* Tareas:
- 1) Enumera todas las personas que el texto sobre Irak menciona por su nombre.
- 2) Según el texto sobre Irak, ¿qué defienden el representante John Murtha y el senador John Kerry?
- 3) Prosigue el texto sobre Irak a partir de su última oración.

* Texto proporcionado:
* * *
Y después está Irak. La reciente muerte de Abú Musab al-Zarqawi y el establecimiento de un gabinete iraquí completamente democrático no garantizarán una victoria rápida, como vemos en el reciente asesinato de soldados norteamericanos cautivos. Pero ambos elementos debilitan aún más el clamor progresista de que el esfuerzo estadounidense por dar a luz una nueva democracia en Irak está condenado. Pedir un plazo para salir del país, como defienden el representante John Murtha o el senador John Kerry, no es un argumento tan convincente cuando la presente política se basa en entrenar a las crecientes fuerzas de seguridad iraquíes de modo que las tropas norteamericanas puedan volver a casa tan pronto como sea posible.

Así, según nos acercamos a las elecciones, no parece que haya mucho que los demócratas puedan capitalizar.
* * *
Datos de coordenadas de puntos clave
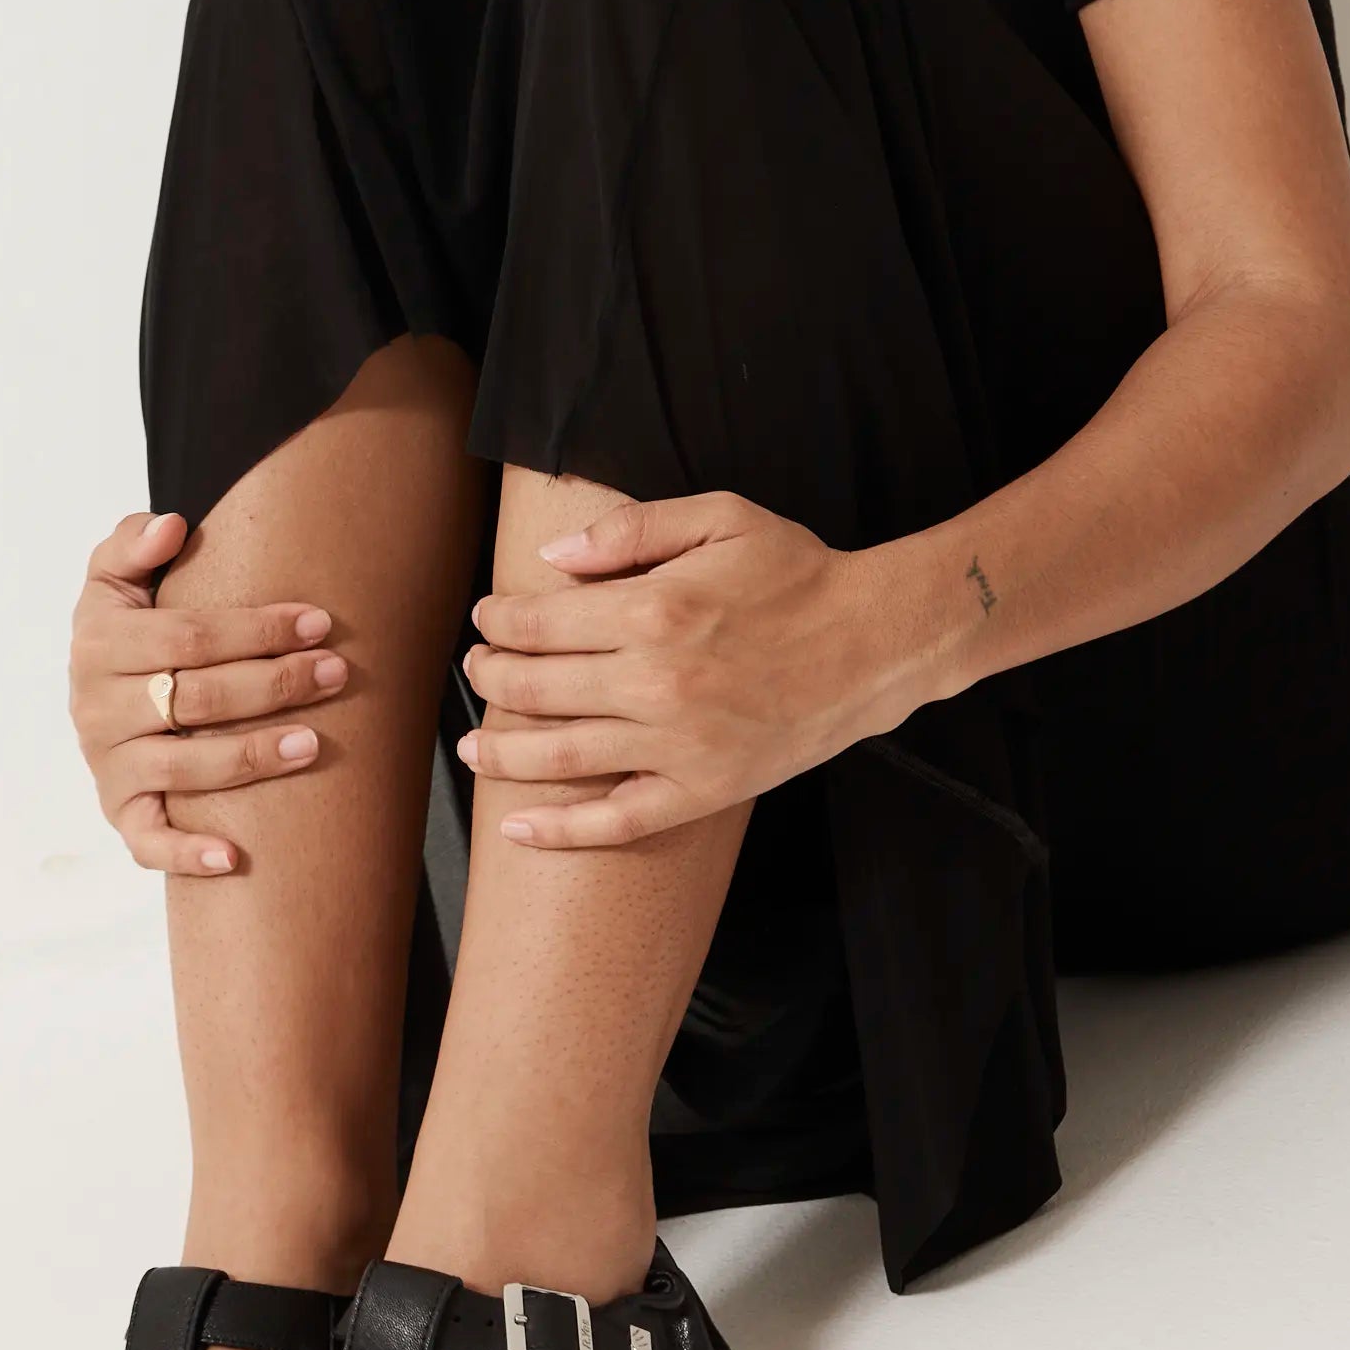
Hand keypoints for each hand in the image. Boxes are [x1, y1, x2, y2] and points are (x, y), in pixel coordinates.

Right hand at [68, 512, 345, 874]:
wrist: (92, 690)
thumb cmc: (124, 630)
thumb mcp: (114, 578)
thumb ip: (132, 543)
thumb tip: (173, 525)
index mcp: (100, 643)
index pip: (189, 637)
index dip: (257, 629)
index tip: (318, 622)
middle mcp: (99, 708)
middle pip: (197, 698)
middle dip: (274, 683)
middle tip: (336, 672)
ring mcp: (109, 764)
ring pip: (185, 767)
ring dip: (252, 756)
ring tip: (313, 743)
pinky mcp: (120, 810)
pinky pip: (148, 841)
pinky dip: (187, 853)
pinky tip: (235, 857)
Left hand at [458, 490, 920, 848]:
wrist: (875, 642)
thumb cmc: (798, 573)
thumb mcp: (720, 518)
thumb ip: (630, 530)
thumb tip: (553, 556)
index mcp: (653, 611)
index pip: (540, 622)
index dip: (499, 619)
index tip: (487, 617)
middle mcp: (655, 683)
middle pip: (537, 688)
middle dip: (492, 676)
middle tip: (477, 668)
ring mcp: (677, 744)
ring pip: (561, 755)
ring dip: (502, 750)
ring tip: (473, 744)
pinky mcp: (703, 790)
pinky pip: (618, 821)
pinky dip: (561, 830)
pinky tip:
* * *
* Respuestas:
- 1) Abú Musab al-Zarqawi, John Murtha, John Kerry

- 2) Pedir un plazo para salir del país.

- 3)
Tome el déficit presupuestario. Los ingresos federales anuales totales se han incrementado a pesar de, o a causa de, los recortes fiscales. Pero al mismo tiempo, los gastos presupuestarios del primer mandato Bush crecieron a un ritmo anual mucho más rápido que durante la administración de Bill Clinton. De modo que el socorrido remedio para el descenso pide recortes y un presupuesto más conservador, lo que difícilmente puede ser un argumento que fortalezca a los progresistas.

Ni siquiera en un área como la inmigración ilegal, donde Bush está siendo criticado duramente por su propio partido, los demócratas están en buena forma. Su apoyo a la amnistía y a los trabajadores invitados les da los mismos puntos negativos que a Bush en esos temas. Pero sufren el peso adicional de una aparente laxitud en el asunto de las fronteras abiertas.

Mientras, los demócratas afrontan un problema existencial más fundamental. La llegada de China y la India al sistema capitalista mundial ha traído a bastante más de mil millones de empleados al mercado de trabajo global. El planeta está hoy inundado de bienes de consumo baratos en el preciso momento en el que la economía norteamericana continúa creando riqueza nacional a un ritmo veloz.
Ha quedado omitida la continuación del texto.